**TASK DETAILS:** Print, in exact form, the lines below from the one containing "vfov_deg: 37.7" through the one containing "f_number: 6.2", and omit all others.

━━ DATA PROVIDED

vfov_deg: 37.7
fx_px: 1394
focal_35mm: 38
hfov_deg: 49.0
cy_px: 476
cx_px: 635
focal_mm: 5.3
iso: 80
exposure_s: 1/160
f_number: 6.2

━━━━
━━ DATA PROVIDED

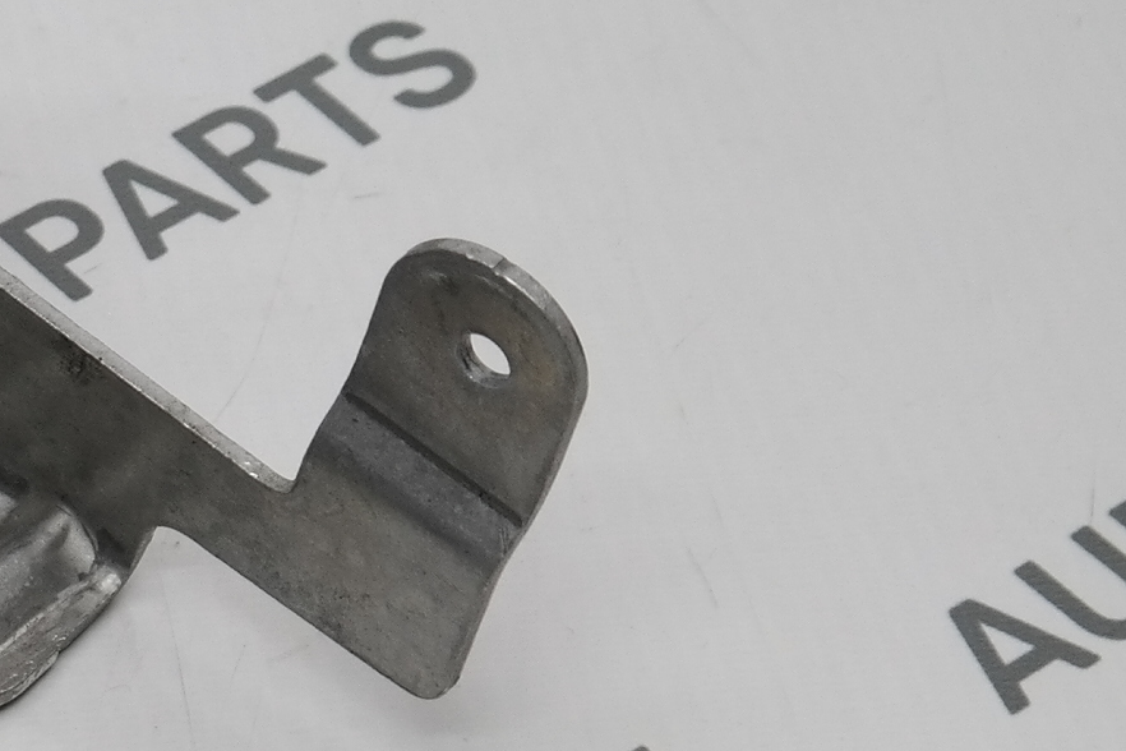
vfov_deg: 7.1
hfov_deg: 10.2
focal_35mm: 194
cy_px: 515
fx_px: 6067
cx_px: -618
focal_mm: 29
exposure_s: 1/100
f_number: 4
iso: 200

━━━━

**EXPECTED ANSWER:**
vfov_deg: 37.7
fx_px: 1394
focal_35mm: 38
hfov_deg: 49.0
cy_px: 476
cx_px: 635
focal_mm: 5.3
iso: 80
exposure_s: 1/160
f_number: 6.2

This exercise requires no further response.